Requirement → The number of lines in the entries below holding the word "input" is all that is needed here.
=== Begin Enclosure ===
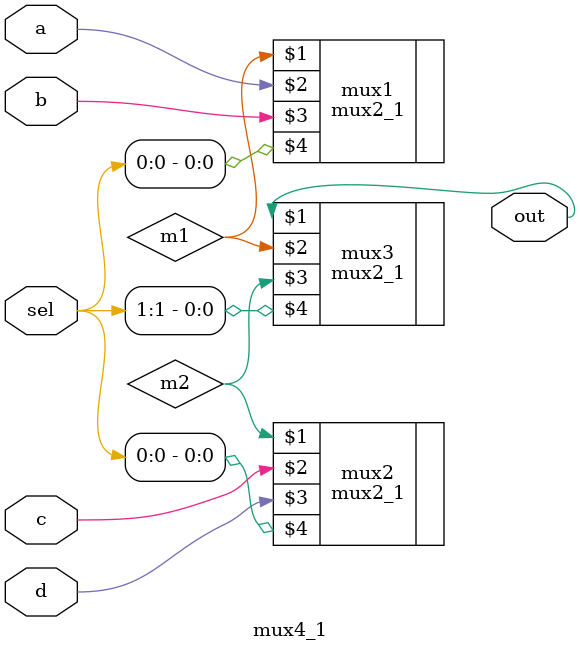
<source format=v>
module mux4_1(
    output out,
    input a,
    input b,
    input c,
    input d,
    input [1:0] sel
);
    wire m1, m2;
 
    mux2_1 mux1(m1, a, b, sel[0]);
    mux2_1 mux2(m2, c, d, sel[0]);
    mux2_1 mux3(out, m1, m2, sel[1]);
 
endmodule
</source>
=== End Enclosure ===
Finished exercise → 5